Coronavirus: Cost of job subsidy schemes tops £35bn

The cost of taxpayer subsidies for jobs has climbed above £35bn while the value of business loans underwritten by the government has reached £45bn, the latest figures on the impact of COVID-19 show.

They come as Chancellor Rishi Sunak prepares to deliver an economic update while under pressure to give more help to a struggling economy that has seen thousands of jobs axed in recent weeks.

Meanwhile, data from the Office for National Statistics (ONS) released at the same time illustrates how the lockdown – and working from home – has been taking its toll on productivity across the UK workforce.

Britain’s coronavirus job retention scheme – which has been paying out 80% of the wages of furloughed workers – has so far cost £27.4bn, according to Treasury data up to 5 July.

That is up on £25.5bn the week before.

The scheme – which is now closed to new applicants and gradually being tapered off before closing at the end of October – has now supported 9.4 million people working for 1.1 million employers.

A separate scheme supporting 2.7 million self-employed workers has now cost a total £7.7bn.

Britain’s Office for Budget Responsibility (OBR) has estimated that together the schemes will eventually cost the government £75bn, though some of the money will come back in income tax.

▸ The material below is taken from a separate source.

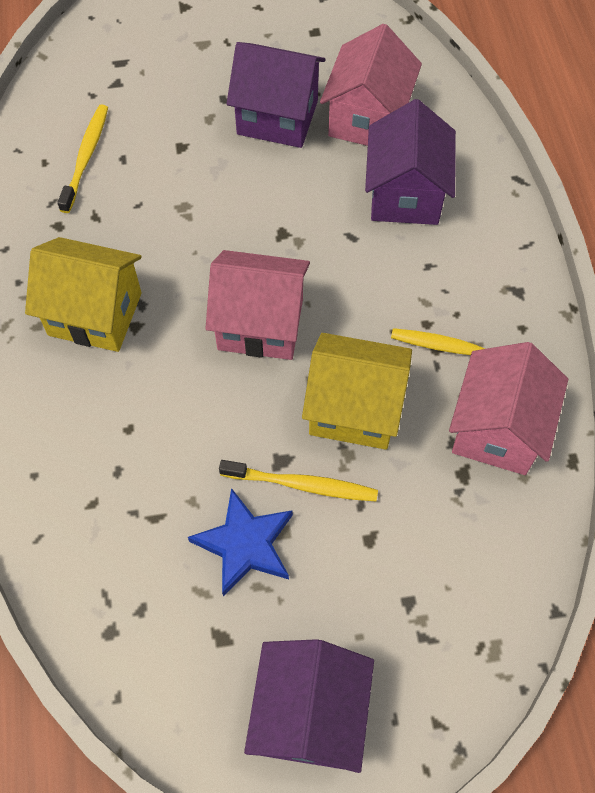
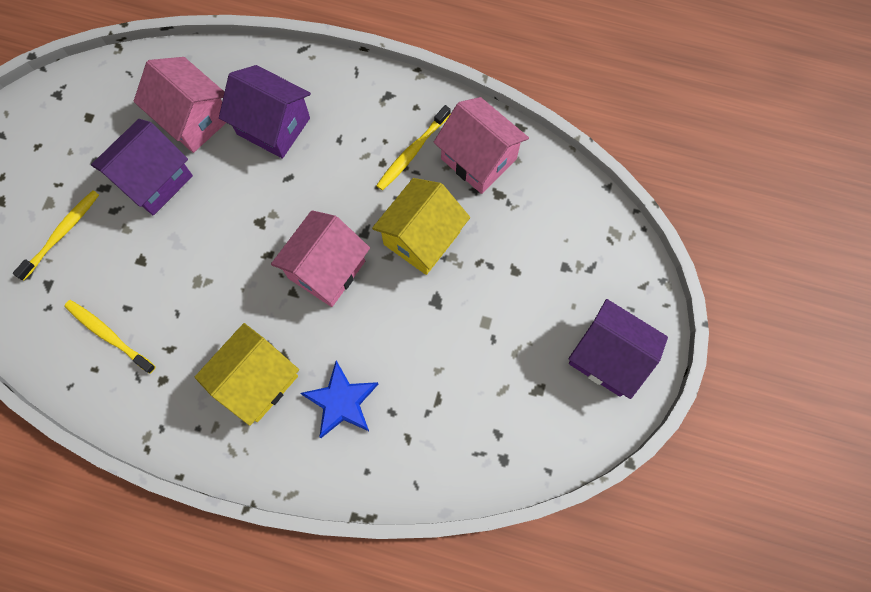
camera: 65 degrees left, 10 degrees up
(245, 544) = (483, 349): blue star -> blue star (341, 402)
(303, 485) = (459, 294): yellow toothbrush -> yellow toothbrush (62, 233)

Data on the bounce-back loan scheme for small businesses hit by the pandemic, which are 100% backed by the Treasury, showed they reached £30.9bn.

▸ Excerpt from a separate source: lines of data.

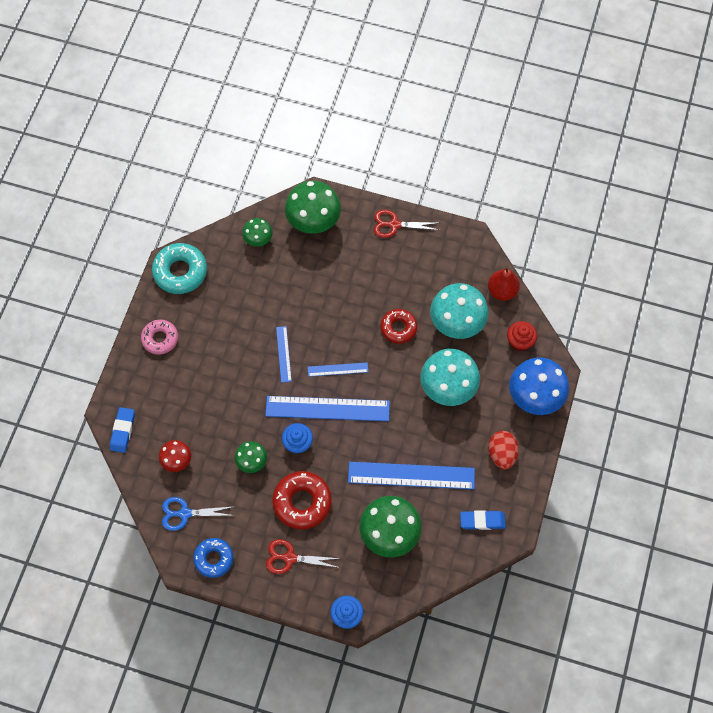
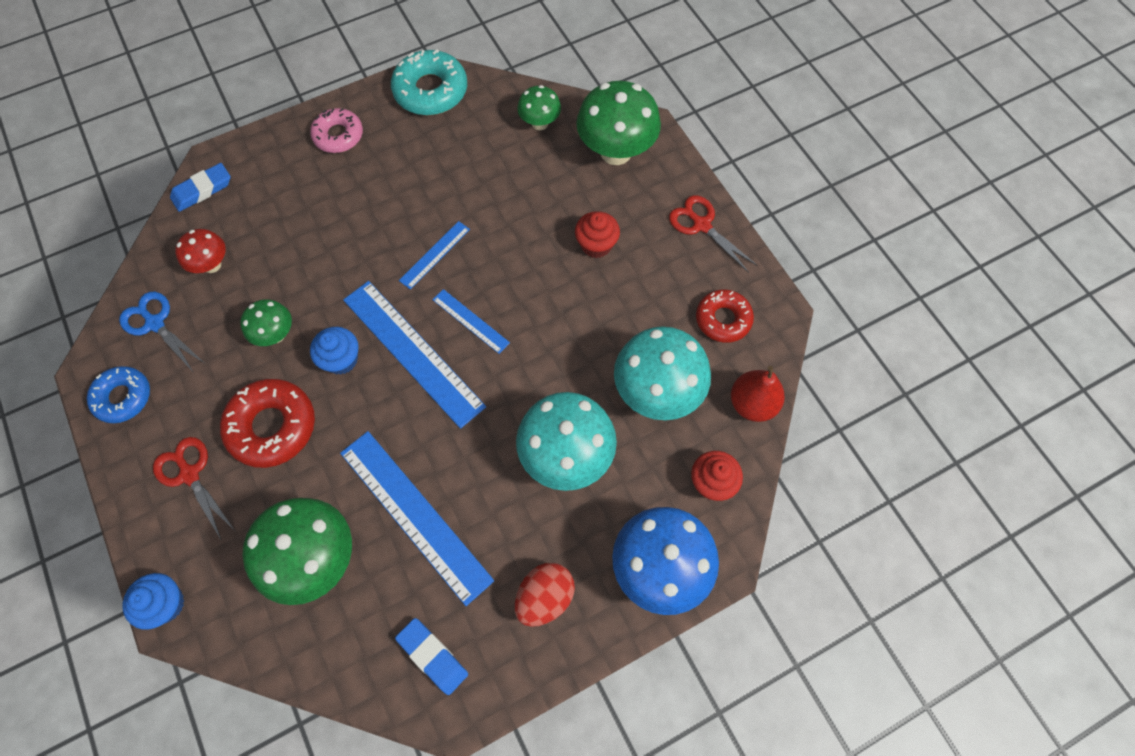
camera: 45 degrees right, 0 degrees up
(355, 279) = (596, 245): none -> red cupcake
(398, 328) = (585, 337): red donut -> red donut (723, 319)

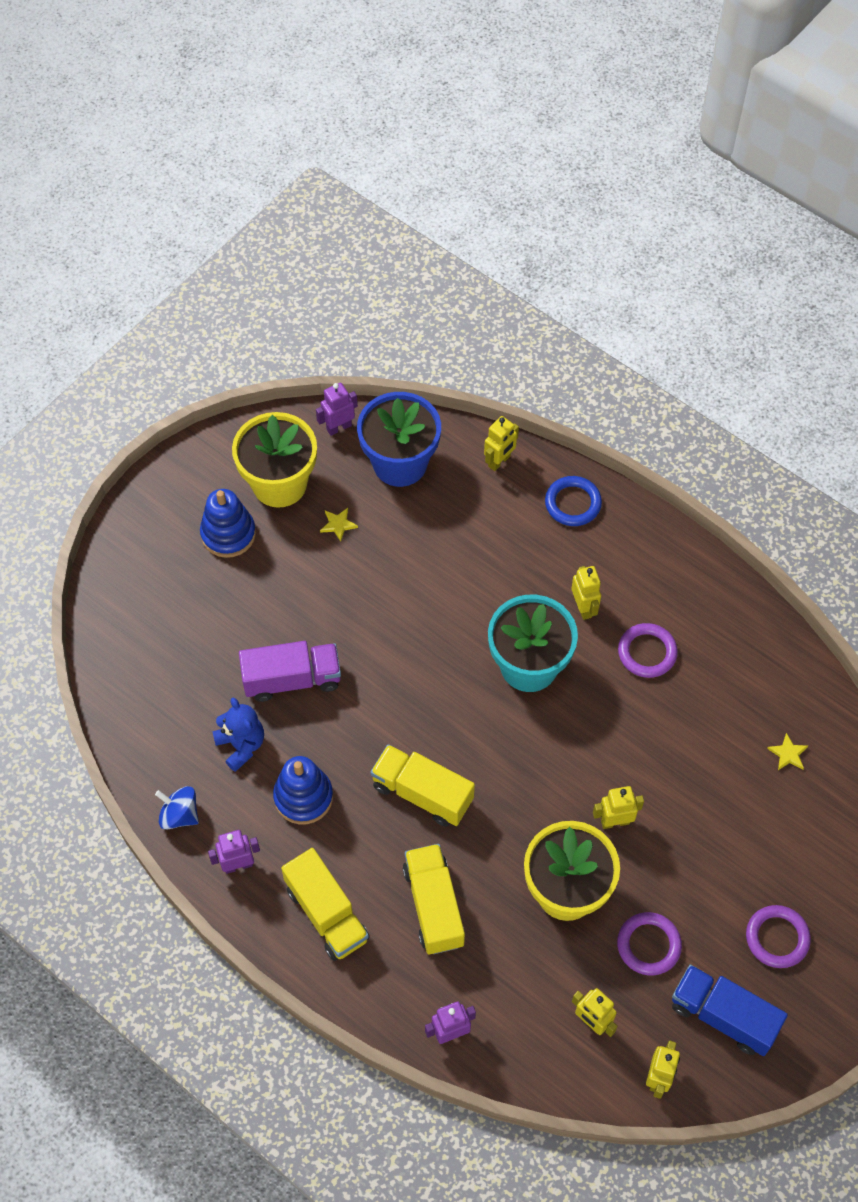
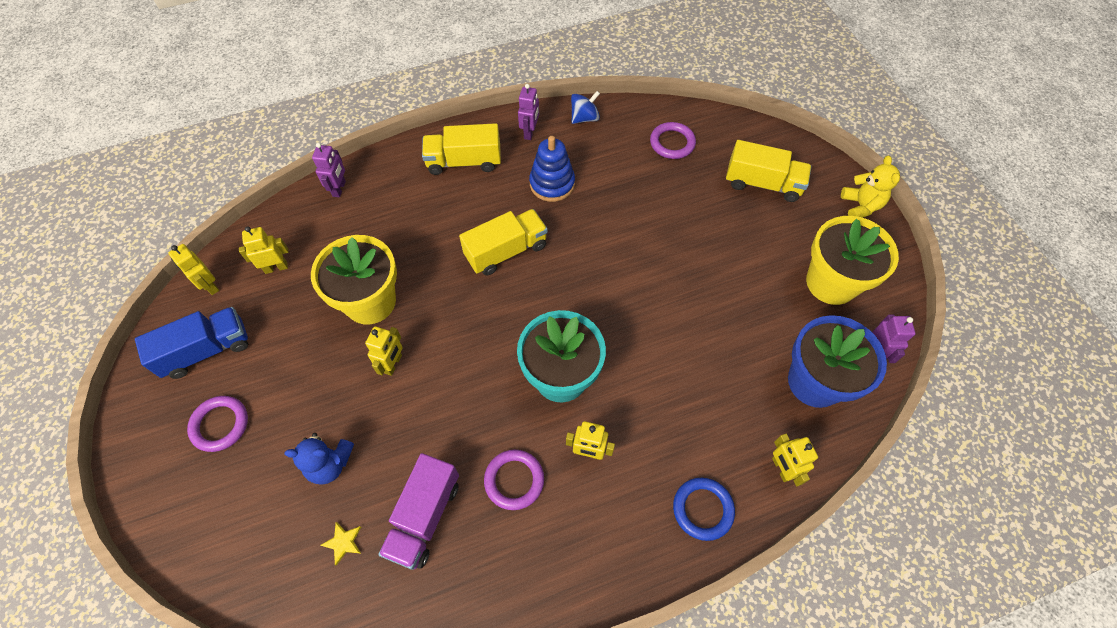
camera: 120 degrees right, 0 degrees up
(161, 487) = (860, 206): none -> yellow teddy bear
(228, 534) = (796, 229): blue stacking toy -> none
(241, 745) = (613, 167): blue teddy bear -> blue teddy bear (330, 464)
(292, 679) = (646, 215): purple truck -> purple truck (424, 517)
(338, 524) = (770, 305): yellow star -> none
(433, 906) = (423, 219): yellow truck -> yellow truck (762, 184)
(648, 945) = (292, 332): purple ring -> purple ring (672, 143)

Just over a million such loans have been issued.

Two other schemes for medium-sized and larger businesses, which are 80% Treasury backed, account for £11.5bn and £2.6bn, the updated figures show.

Elsewhere, Office for National Statistics (ONS) data covering the first quarter of the year showed a 0.6% fall in productivity – as measured by output per hour – compared with a year earlier.